Slocum tried to process it. “Shot in the head?”
“Yeah.”
“What else?”
“That’s really it.”
“What about a name? Ann must have said someone’s name?”
“No, there were no names.”
He looked like he’d come to a fork in the road and didn’t know which way to turn. This new information only seemed to frustrate him more. It was my turn for a question.
“What the hell’s going on, Darren?”
“Nothing.”
“Bullshit,” I said. “You’re in some kind of m
ess, and you’re in over your head.”
He shot me a sly grin. “I might not be the only one.”
“Excuse me?”
“The way I figure it, you may have come into a little windfall lately. Like, within the last few weeks.”
“I’m not following you, Darren.”
His grin shifted into something menacing. “I’m just giving you a heads-up.
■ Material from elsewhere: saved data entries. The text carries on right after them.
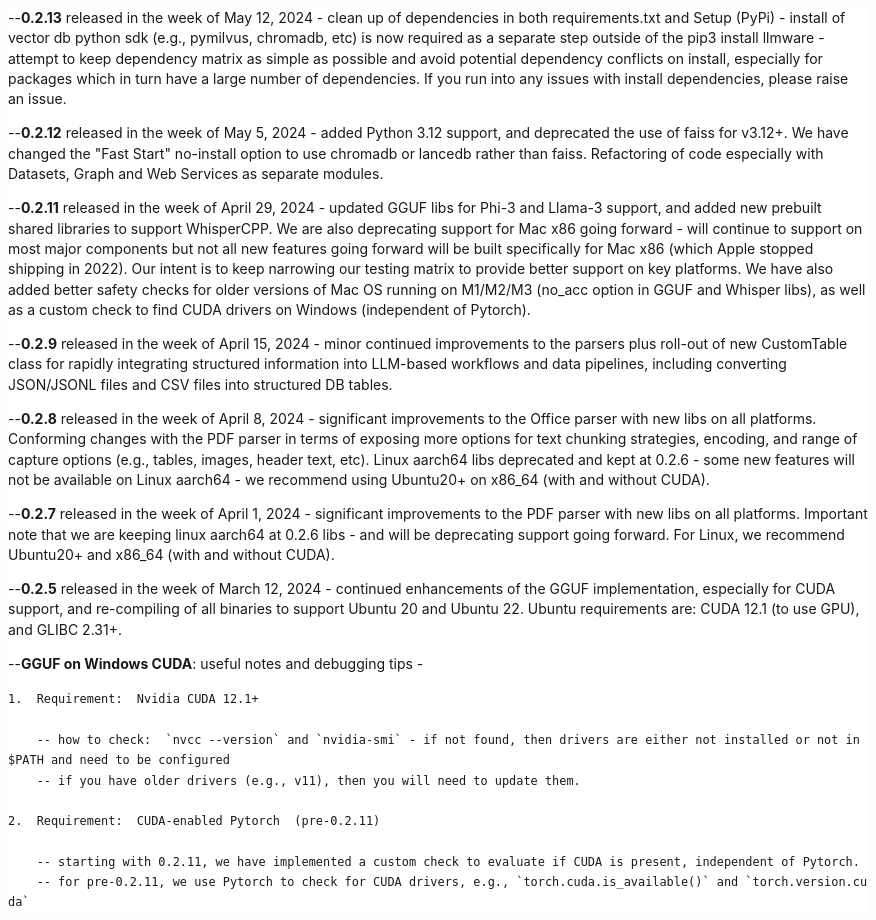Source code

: --**0.2.13** released in the week of May 12, 2024 - clean up of dependencies in both requirements.txt and Setup (PyPi) - install of vector db python sdk (e.g., pymilvus, chromadb, etc) is now required as a separate step outside of the pip3 install llmware - attempt to keep dependency matrix as simple as possible and avoid potential dependency conflicts on install, especially for packages which in turn have a large number of dependencies.  If you run into any issues with install dependencies, please raise an issue. 

    
--**0.2.12** released in the week of May 5, 2024 - added Python 3.12 support, and deprecated the use of faiss for v3.12+.   We have changed the "Fast Start" no-install option to use chromadb or lancedb rather than faiss.   Refactoring of code especially with Datasets, Graph and Web Services as separate modules.  

--**0.2.11** released in the week of April 29, 2024 - updated GGUF libs for Phi-3 and Llama-3 support, and added new prebuilt shared libraries to support WhisperCPP.  We are also deprecating support for Mac x86 going forward - will continue to support on most major components but not all new features going forward will be built specifically for Mac x86 (which Apple stopped shipping in 2022).  Our intent is to keep narrowing our testing matrix to provide better support on key platforms.  We have also added better safety checks for older versions of Mac OS running on M1/M2/M3 (no_acc option in GGUF and Whisper libs), as well as a custom check to find CUDA drivers on Windows (independent of Pytorch).  

--**0.2.9** released in the week of April 15, 2024 - minor continued improvements to the parsers plus roll-out of new CustomTable class for rapidly integrating structured information into LLM-based workflows and data pipelines, including converting JSON/JSONL files and CSV files into structured DB tables.  
  
--**0.2.8** released in the week of April 8, 2024 - significant improvements to the Office parser with new libs on all platforms.   Conforming changes with the PDF parser in terms of exposing more options for text chunking strategies, encoding, and range of capture options (e.g., tables, images, header text, etc).  Linux aarch64 libs deprecated and kept at 0.2.6 - some new features will not be available on Linux aarch64 - we recommend using Ubuntu20+ on x86_64 (with and without CUDA).  

--**0.2.7** released in the week of April 1, 2024 - significant improvements to the PDF parser with new libs on all platforms.   Important note that we are keeping linux aarch64 at 0.2.6 libs - and will be deprecating support going forward.  For Linux, we recommend Ubuntu20+ and x86_64 (with and without CUDA).  

--**0.2.5** released in the week of March 12, 2024 - continued enhancements of the GGUF implementation, especially for CUDA support, and re-compiling of all binaries to support Ubuntu 20 and Ubuntu 22.  Ubuntu requirements are:  CUDA 12.1 (to use GPU), and GLIBC 2.31+.  

--**GGUF on Windows CUDA**: useful notes and debugging tips -  

    1.  Requirement:  Nvidia CUDA 12.1+  
    
        -- how to check:  `nvcc --version` and `nvidia-smi` - if not found, then drivers are either not installed or not in $PATH and need to be configured 
        -- if you have older drivers (e.g., v11), then you will need to update them.  
        
    2.  Requirement:  CUDA-enabled Pytorch  (pre-0.2.11)  
    
        -- starting with 0.2.11, we have implemented a custom check to evaluate if CUDA is present, independent of Pytorch.  
        -- for pre-0.2.11, we use Pytorch to check for CUDA drivers, e.g., `torch.cuda.is_available()` and `torch.version.cuda`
That windfall, it’s not yours. And hanging on to it, that’s a real risky thing to do. You take a day or two to think it over and do the right thing, because after that, you’ll be running out of options.”
“I don’t have a goddamn clue what you’re getting at, and now it’s my turn to tell you something: threatening me, that’s a risky thing, too. I don’t care what you do for a living.”
“Couple of days,” he repeated, as if I hadn’t spoken. “After that, I won’t be able to help you.”
“Go home, Darren. Your family needs you.”
He started walking back to his truck, then stopped. “I gotta say, it’s a hell of a thing.”
“What’s that?”
“Your wife, my wife, both friends, both with little girls that play together—both dying in accidents within a couple of weeks. What are the odds of that?”
FIFTEEN
Kelly made the point, once she was in the car with Fiona and Marcus, that she hadn’t had any breakfast, and since it was almost lunchtime, maybe they should get something lunchlike to eat. It was Fiona’s plan to take Kelly, first, to the Stamford Town Center and buy her a new winter coat because she’d outgrown the one she’d worn last year and Fiona was not confident Glen would notice. Then, after that, they’d backtrack to Darien, where it was Fiona’s plan to take a tour of two of the local private schools, give Kelly an idea where she could go once Fiona had managed to sell Glen on the idea.
“We’ll eat at the Stamford Town Center,” Fiona decided. Kelly said they had a pretty good food court, so she could wait. Fiona would have preferred a sit-down restaurant where someone took your order and brought it to you, but she was inclined to indulge the child, because there were some things she wanted to ask her about what had happened with her friend’s mother, and she wanted the girl to be forthcoming.